Sustainable Inland Waterways

Abstract

Inland waterway transport (IWT) is an integral part of today's society. Similar to other transport sectors, however, it has to transition away from fossil fuels. Regulations are tightening, but barges have a largely varying operational profile, making it difficult to find one suitable alternative to contemporary diesel. There are many alternatives available, yet none of them can fully replace diesel in the short term without impeding the sector too much. It seems that a mix of alternative energy carriers (AECs) is needed throughout the transition. Hardly any of the alternative energy carriers are being applied in IWT and when they are, it is typically still on a very small scale. This leaves the question why this is the case. This research is aimed at finding the determinants for the large-scale introduction of AECs to IWT.

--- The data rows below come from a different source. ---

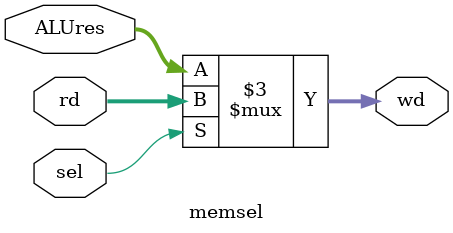
<source format=sv>
`timescale 1ns / 1ps


module memsel(
    input logic [31:0] rd,
    input logic [31:0] ALUres,
    input logic sel,
    output logic [31:0] wd
    );
    
     always_comb begin
           if(sel) 
           wd = rd;  
       else 
          wd = ALUres; 
         end
endmodule

</source>
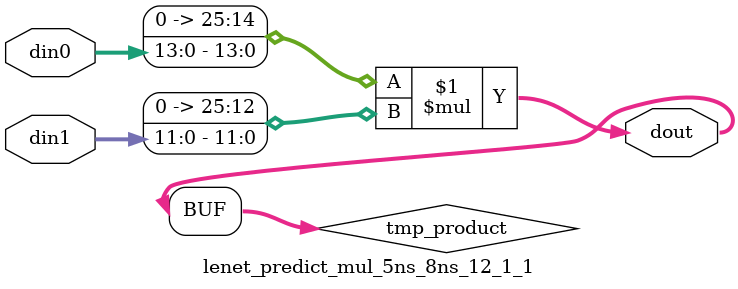
<source format=v>

`timescale 1 ns / 1 ps

  module lenet_predict_mul_5ns_8ns_12_1_1(din0, din1, dout);
parameter ID = 1;
parameter NUM_STAGE = 0;
parameter din0_WIDTH = 14;
parameter din1_WIDTH = 12;
parameter dout_WIDTH = 26;

input [din0_WIDTH - 1 : 0] din0; 
input [din1_WIDTH - 1 : 0] din1; 
output [dout_WIDTH - 1 : 0] dout;

wire signed [dout_WIDTH - 1 : 0] tmp_product;










assign tmp_product = $signed({1'b0, din0}) * $signed({1'b0, din1});











assign dout = tmp_product;







endmodule

</source>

Energy carriers in IWT can be seen as a system around a technology. To analyze their shortcomings for large-scale introduction to the sector, it is important to understand the necessities for the large-scale introduction of such a system in the first place. The framework from Ortt and Kamp (2022) for technological innovation systems (TIS) characterizes exactly this. Therefore, to analyze the determinants for the large-scale introduction of AECs to IWT, this framework is used. This framework consists of seven building blocks. These are product performance & quality, product price, production system, complementary products and services, network formation, customers, and innovation-specific institutions. These seven building blocks split up the aspects of large-scale introduction into smaller parts which are analyzed individually.

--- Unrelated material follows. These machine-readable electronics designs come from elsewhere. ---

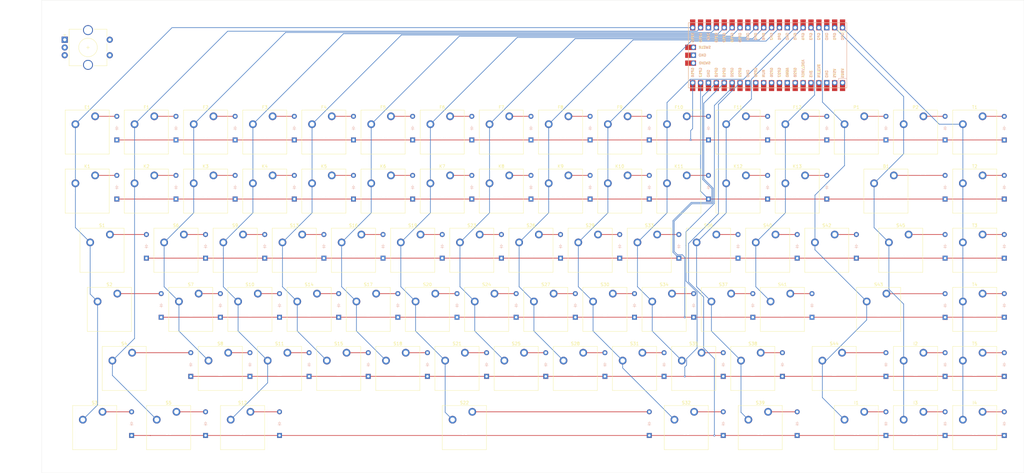
<source format=kicad_pcb>
(kicad_pcb
	(version 20240108)
	(generator "pcbnew")
	(generator_version "8.0")
	(general
		(thickness 1.6)
		(legacy_teardrops no)
	)
	(paper "A3")
	(title_block
		(title "Neurx Keyboard PCB")
		(company "github.com/neursh")
		(comment 1 "Footprint: github.com/joe-scotto/scottokeebs")
		(comment 2 "Plate: builder.swillkb.com")
		(comment 3 "Layout: keyboard-layout-editor.com")
	)
	(layers
		(0 "F.Cu" signal)
		(31 "B.Cu" signal)
		(32 "B.Adhes" user "B.Adhesive")
		(33 "F.Adhes" user "F.Adhesive")
		(34 "B.Paste" user)
		(35 "F.Paste" user)
		(36 "B.SilkS" user "B.Silkscreen")
		(37 "F.SilkS" user "F.Silkscreen")
		(38 "B.Mask" user)
		(39 "F.Mask" user)
		(40 "Dwgs.User" user "User.Drawings")
		(41 "Cmts.User" user "User.Comments")
		(42 "Eco1.User" user "User.Eco1")
		(43 "Eco2.User" user "User.Eco2")
		(44 "Edge.Cuts" user)
		(45 "Margin" user)
		(46 "B.CrtYd" user "B.Courtyard")
		(47 "F.CrtYd" user "F.Courtyard")
		(48 "B.Fab" user)
		(49 "F.Fab" user)
		(50 "User.1" user)
		(51 "User.2" user)
		(52 "User.3" user)
		(53 "User.4" user)
		(54 "User.5" user)
		(55 "User.6" user)
		(56 "User.7" user)
		(57 "User.8" user)
		(58 "User.9" user)
	)
	(setup
		(pad_to_mask_clearance 0)
		(allow_soldermask_bridges_in_footprints no)
		(grid_origin 65.9065 98.5585)
		(pcbplotparams
			(layerselection 0x00011fc_ffffffff)
			(plot_on_all_layers_selection 0x0000000_00000000)
			(disableapertmacros no)
			(usegerberextensions no)
			(usegerberattributes yes)
			(usegerberadvancedattributes yes)
			(creategerberjobfile yes)
			(dashed_line_dash_ratio 12.000000)
			(dashed_line_gap_ratio 3.000000)
			(svgprecision 4)
			(plotframeref no)
			(viasonmask no)
			(mode 1)
			(useauxorigin no)
			(hpglpennumber 1)
			(hpglpenspeed 20)
			(hpglpendiameter 15.000000)
			(pdf_front_fp_property_popups yes)
			(pdf_back_fp_property_popups yes)
			(dxfpolygonmode yes)
			(dxfimperialunits yes)
			(dxfusepcbnewfont yes)
			(psnegative no)
			(psa4output no)
			(plotreference yes)
			(plotvalue yes)
			(plotfptext yes)
			(plotinvisibletext no)
			(sketchpadsonfab no)
			(subtractmaskfromsilk no)
			(outputformat 1)
			(mirror no)
			(drillshape 0)
			(scaleselection 1)
			(outputdirectory "D:/")
		)
	)
	(net 0 "")
	(net 1 "Net-(D1-A)")
	(net 2 "Net-(D2-A)")
	(net 3 "Net-(D3-A)")
	(net 4 "Net-(D4-A)")
	(net 5 "Net-(D5-A)")
	(net 6 "Net-(D6-A)")
	(net 7 "Net-(D7-A)")
	(net 8 "Net-(D8-A)")
	(net 9 "Net-(D9-A)")
	(net 10 "unconnected-(U1-GND-Pad23)")
	(net 11 "unconnected-(U1-GPIO22-Pad29)")
	(net 12 "unconnected-(U1-GPIO26_ADC0-Pad31)")
	(net 13 "unconnected-(U1-GND-Pad18)")
	(net 14 "unconnected-(U1-ADC_VREF-Pad35)")
	(net 15 "unconnected-(U1-GPIO27_ADC1-Pad32)")
	(net 16 "unconnected-(U1-SWDIO-Pad43)")
	(net 17 "unconnected-(U1-3V3_EN-Pad37)")
	(net 18 "unconnected-(U1-GND-Pad38)")
	(net 19 "unconnected-(U1-GND-Pad42)")
	(net 20 "unconnected-(U1-GND-Pad13)")
	(net 21 "unconnected-(U1-RUN-Pad30)")
	(net 22 "unconnected-(U1-3V3-Pad36)")
	(net 23 "unconnected-(U1-SWCLK-Pad41)")
	(net 24 "unconnected-(U1-GND-Pad8)")
	(net 25 "unconnected-(U1-GND-Pad3)")
	(net 26 "unconnected-(U1-GND-Pad28)")
	(net 27 "unconnected-(U1-GPIO28_ADC2-Pad34)")
	(net 28 "unconnected-(U1-VBUS-Pad40)")
	(net 29 "unconnected-(U1-VSYS-Pad39)")
	(net 30 "unconnected-(U1-AGND-Pad33)")
	(net 31 "Net-(D10-A)")
	(net 32 "Net-(D11-A)")
	(net 33 "Net-(D12-A)")
	(net 34 "Net-(D13-A)")
	(net 35 "Net-(D14-A)")
	(net 36 "Net-(D15-A)")
	(net 37 "Net-(D16-A)")
	(net 38 "Net-(D17-A)")
	(net 39 "Net-(D18-A)")
	(net 40 "Net-(D19-A)")
	(net 41 "Net-(D20-A)")
	(net 42 "Net-(D21-A)")
	(net 43 "Net-(D22-A)")
	(net 44 "Net-(D23-A)")
	(net 45 "Net-(D24-A)")
	(net 46 "Net-(D25-A)")
	(net 47 "Net-(D26-A)")
	(net 48 "Net-(D27-A)")
	(net 49 "Net-(D28-A)")
	(net 50 "Net-(D29-A)")
	(net 51 "Net-(D30-A)")
	(net 52 "Net-(D31-A)")
	(net 53 "Net-(D32-A)")
	(net 54 "Net-(D33-A)")
	(net 55 "Net-(D34-A)")
	(net 56 "Net-(D35-A)")
	(net 57 "Net-(D36-A)")
	(net 58 "Net-(D37-A)")
	(net 59 "Net-(D38-A)")
	(net 60 "Net-(D39-A)")
	(net 61 "Net-(D40-A)")
	(net 62 "Net-(D41-A)")
	(net 63 "Net-(D42-A)")
	(net 64 "Net-(D43-A)")
	(net 65 "Net-(D44-A)")
	(net 66 "Net-(D45-A)")
	(net 67 "Net-(D46-A)")
	(net 68 "Net-(D47-A)")
	(net 69 "Net-(D48-A)")
	(net 70 "Net-(D49-A)")
	(net 71 "Net-(D50-A)")
	(net 72 "Net-(D51-A)")
	(net 73 "Net-(D52-A)")
	(net 74 "Net-(D53-A)")
	(net 75 "Net-(D54-A)")
	(net 76 "Net-(D55-A)")
	(net 77 "Net-(D56-A)")
	(net 78 "Net-(D57-A)")
	(net 79 "Net-(D58-A)")
	(net 80 "Net-(D59-A)")
	(net 81 "Net-(D60-A)")
	(net 82 "Net-(D61-A)")
	(net 83 "Net-(D62-A)")
	(net 84 "Net-(D63-A)")
	(net 85 "Net-(D64-A)")
	(net 86 "Net-(D65-A)")
	(net 87 "Net-(D66-A)")
	(net 88 "Net-(D67-A)")
	(net 89 "Net-(D69-A)")
	(net 90 "Net-(D70-A)")
	(net 91 "Net-(D71-A)")
	(net 92 "Net-(D72-A)")
	(net 93 "Net-(D73-A)")
	(net 94 "Net-(D74-A)")
	(net 95 "Net-(D75-A)")
	(net 96 "Net-(D76-A)")
	(net 97 "Row 0")
	(net 98 "Row 1")
	(net 99 "Row 2")
	(net 100 "Row 3")
	(net 101 "Row 4")
	(net 102 "Row 5")
	(net 103 "Col 0")
	(net 104 "Col 1")
	(net 105 "Col 2")
	(net 106 "Col 3")
	(net 107 "Col 4")
	(net 108 "Col 5")
	(net 109 "Col 6")
	(net 110 "Col 7")
	(net 111 "Col 8")
	(net 112 "Col 9")
	(net 113 "Col 10")
	(net 114 "Col 11")
	(net 115 "Col 12")
	(net 116 "Col 13")
	(net 117 "Col 14")
	(net 118 "Net-(D77-A)")
	(net 119 "Net-(D78-A)")
	(net 120 "Net-(D79-A)")
	(net 121 "Net-(D80-A)")
	(net 122 "Net-(D81-A)")
	(net 123 "Net-(D82-A)")
	(net 124 "Net-(D83-A)")
	(net 125 "Col 15")
	(net 126 "Net-(D68-A)")
	(footprint "ScottoKeebs_MX:MX_PCB_1.75u" (layer "F.Cu") (at 82.57525 165.2335))
	(footprint "ScottoKeebs_MX:MX_PCB_1.00u" (layer "F.Cu") (at 94.4815 127.1335))
	(footprint "ScottoKeebs_MX:MX_PCB_2.00u" (layer "F.Cu") (at 332.6065 127.1335))
	(footprint "ScottoKeebs_MX:MX_PCB_1.00u" (layer "F.Cu") (at 75.4315 108.0835))
	(footprint "ScottoKeebs_MX:MX_PCB_1.00u" (layer "F.Cu") (at 137.344 184.2835))
	(footprint "ScottoKeebs_MX:MX_PCB_1.00u" (layer "F.Cu") (at 227.8315 108.0835))
	(footprint "ScottoKeebs_MX:MX_PCB_1.00u" (layer "F.Cu") (at 275.4565 146.1835))
	(footprint "ScottoKeebs_MX:MX_PCB_1.00u" (layer "F.Cu") (at 132.5815 127.1335))
	(footprint "ScottoKeebs_MX:MX_PCB_1.00u" (layer "F.Cu") (at 165.919 165.2335))
	(footprint "ScottoKeebs_MX:MX_PCB_1.00u" (layer "F.Cu") (at 204.019 165.2335))
	(footprint "ScottoKeebs_MX:MX_PCB_1.25u" (layer "F.Cu") (at 125.43775 203.3335))
	(footprint "ScottoKeebs_MX:MX_PCB_1.00u" (layer "F.Cu") (at 127.819 165.2335))
	(footprint "ScottoKeebs_Stabilizer:Stabilizer_MX_2.00u" (layer "F.Cu") (at 330.22525 165.2335))
	(footprint "ScottoKeebs_Stabilizer:Stabilizer_MX_2.00u" (layer "F.Cu") (at 332.6065 127.1335))
	(footprint "ScottoKeebs_MX:MX_PCB_6.25u" (layer "F.Cu") (at 196.87525 203.3335))
	(footprint "ScottoKeebs_MX:MX_PCB_1.00u" (layer "F.Cu") (at 208.7815 108.0835))
	(footprint "ScottoKeebs_Stabilizer:Stabilizer_MX_2.00u" (layer "F.Cu") (at 87.33775 184.2835))
	(footprint "ScottoKeebs_MX:MX_PCB_1.00u" (layer "F.Cu") (at 94.4815 108.0835))
	(footprint "ScottoKeebs_MX:MX_PCB_1.00u" (layer "F.Cu") (at 104.0065 146.1835))
	(footprint "ScottoKeebs_MX:MX_PCB_1.00u" (layer "F.Cu") (at 123.0565 146.1835))
	(footprint "ScottoKeebs_MX:MX_PCB_1.00u" (layer "F.Cu") (at 361.1815 146.1835))
	(footprint "ScottoKeebs_MX:MX_PCB_1.00u" (layer "F.Cu") (at 170.6815 127.1335))
	(footprint "ScottoKeebs_MX:MX_PCB_1.00u" (layer "F.Cu") (at 232.594 184.2835))
	(footprint "ScottoKeebs_MX:MX_PCB_1.00u" (layer "F.Cu") (at 184.969 165.2335))
	(footprint "ScottoKeebs_MX:MX_PCB_1.00u" (layer "F.Cu") (at 242.119 165.2335))
	(footprint "ScottoKeebs_MX:MX_PCB_1.00u" (layer "F.Cu") (at 113.5315 127.1335))
	(footprint "ScottoKeebs_MX:MX_PCB_1.00u" (layer "F.Cu") (at 256.4065 146.1835))
	(footprint "ScottoKeebs_MX:MX_PCB_1.00u" (layer "F.Cu") (at 361.1815 108.0835))
	(footprint "ScottoKeebs_MX:MX_PCB_1.75u" (layer "F.Cu") (at 315.93775 184.2835))
	(footprint "ScottoKeebs_MX:MX_PCB_1.00u" (layer "F.Cu") (at 246.8815 127.1335))
	(footprint "ScottoKeebs_MX:MX_PCB_1.00u"
		(layer "F.Cu")
		(uuid "5193ea1b-c748-4bec-be38-f3636d1012a1")
		(at 280.219 165.2335)
		(descr "MX keyswitch PCB Mount Keycap 1.00u")
		(tags "MX Keyboard Keyswitch Switch PCB Cutout Keycap 1.00u")
		(property "Reference" "S37"
			(at 0 -8 0)
			(layer "F.SilkS")
			(uuid "ff03bcf2-d67f-4ca5-83d1-a0e810ea7586")
			(effects
				(font
					(size 1 1)
					(thickness 0.15)
				)
			)
		)
		(property "Value" "Keyswitch"
			(at 0 8 0)
			(layer "F.Fab")
			(uuid "a6cfb762-daa0-427d-a5e7-1f877c7fc3a8")
			(effects
				(font
					(size 1 1)
					(thickness 0.15)
				)
			)
		)
		(property "Footprint" "ScottoKeebs_MX:MX_PCB_1.00u"
			(at 0 0 0)
			(layer "F.Fab")
			(hide yes)
			(uuid "720612d8-2473-447b-81b0-6d1acc6a5b27")
			(effects
				(font
					(size 1.27 1.27)
					(thickness 0.15)
				)
			)
		)
		(property "Datasheet" ""
			(at 0 0 0)
			(layer "F.Fab")
			(hide yes)
			(uuid "82f58f8d-ed45-45c5-b8ab-4b15805c0252")
			(effects
				(font
					(size 1.27 1.27)
					(thickness 0.15)
				)
			)
		)
		(property "Description" "Push button switch, normally open, two pins, 45° tilted"
			(at 0 0 0)
			(layer "F.Fab")
			(hide yes)
			(uuid "7224de18-8bda-42dd-b55f-d4b62271130b")
			(effects
				(font
					(size 1.27 1.27)
					(thickness 0.15)
				)
			)
		)
		(path "/e1f6807a-fc69-4b3e-95a0-edda6e24d7f8")
		(sheetname "Root")
		(sheetfile "neurx.kicad_sch")
		(attr through_hole)
		(fp_line
			(start -7.1 -7.1)
			(end -7.1 7.1)
			(stroke
				(width 0.12)
				(type solid)
			)
			(layer "F.SilkS")
			(uuid "d0cbecf0-63f0-4725-8e19-1662e4a95567")
		)
		(fp_line
			(start -7.1 7.1)
			(end 7.1 7.1)
			(stroke
				(width 0.12)
				(type solid)
			)
			(layer "F.SilkS")
			(uuid "d0214039-c72a-45b8-aecb-827ae498b4bb")
		)
		(fp_line
			(start 7.1 -7.1)
			(end -7.1 -7.1)
			(stroke
				(width 0.12)
				(type solid)
			)
			(layer "F.SilkS")
			(uuid "4fa841ed-f0e1-4f3b-b5cd-b7854d8751d0")
		)
		(fp_line
			(start 7.1 7.1)
			(end 7.1 -7.1)
			(stroke
				(width 0.12)
				(type solid)
			)
			(layer "F.SilkS")
			(uuid "799d769c-0c15-445f-9ae4-dcbb1b71aab8")
		)
		(fp_line
			(start -9.525 -9.525)
			(end -9.525 9.525)
			(stroke
				(width 0.1)
				(type solid)
			)
			(layer "Dwgs.User")
			(uuid "5995ff42-cc11-40d3-93df-2965499148be")
		)
		(fp_line
			(start -9.525 9.525)
			(end 9.525 9.525)
			(stroke
				(width 0.1)
				(type solid)
			)
			(layer "Dwgs.User")
			(uuid "de3c0f9a-3c74-40e4-b9c9-c9aa0a5d0999")
		)
		(fp_line
			(start 9.525 -9.525)
			(end -9.525 -9.525)
			(stroke
				(width 0.1)
				(type solid)
			)
			(layer "Dwgs.User")
			(uuid "d8c5dfa1-83f1-430b-8d88-dcb827957486")
		)
		(fp_line
			(start 9.525 9.525)
			(end 9.525 -9.525)
			(stroke
				(width 0.1)
				(type solid)
			)
			(layer "Dwgs.User")
			(uuid "52b26c2a-bf8d-421e-8699-d76d29b3b3e4")
		)
		(fp_line
			(start -7 -7)
			(end -7 7)
			(stroke
				(width 0.1)
				(type solid)
			)
			(layer "Eco1.User")
			(uuid "518964ac-c876-4e0e-ae3f-59824a97a60b")
		)
		(fp_line
			(start -7 7)
			(end 7 7)
			(stroke
				(width 0.1)
				(type solid)
			)
			(layer "Eco1.User")
			(uuid "95c2353d-ae2
... [1025869 chars truncated]
</source>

To gather data on why AECs are not being applied in IWT currently, seven different AECs are analyzed. These energy carriers all have a potential to be implemented on a larger scale in the sector. They are diesel, LNG, hydrogen, methanol, ammonia, batteries, and flow batteries. The data is gathered by interviewing experts in IWT who have experience with AECs. A total of eight interviews were conducted with ten interviewees in total. These experts vary in their position in the sector. Types of actors and stakeholders who have been interviewed were representatives for a barge owner, shipyard, energy carrier supplier, component supplier, classification society, terminal, and a researcher. The results from the interviewees have been coded using ATLAS.ti. The first step was to code all observations in interviews to a corresponding building block from the TIS framework. Once all the observations had been split up into building blocks, the building blocks could be analyzed individually. At this point, the determinants could be extracted from the observations per building block. This has resulted in a total of 23 determinants. Any determinant can be used to analyze an AEC. Analyzing a determinant can show whether a factor is aiding or blocking, or whether there is a barrier or opportunity for a particular AEC.

The 23 determinants can be viewed through three different scopes. The first scope, the intra-barge scope, contains the determinants of the first three building blocks; production system, product performance & quality, and product price. The second scope, the intra-fleet scope, contains the determinants of the next two building blocks; complementary products & services, and customers. The third and last scope, the actor-based scope, contains determinants of the last two building blocks; network formation & coordination, and innovation-specific institutions. The three scopes can be used to analyze whether the three scopes align for an AEC. This occurs when the mix of determinants in every scope is equally ready for implementation. When the three scopes align for an AEC, it is ready for implementation in IWT.

This framework with three scopes and their 23 determinants can be applied to any AEC, so not only the ones which were used in this research. It can be used by any actor or stakeholder in the sector to analyze which AECs are ready for implementation by them. Similarly, it can also be used to analyze where specific AECs are misaligned between scopes.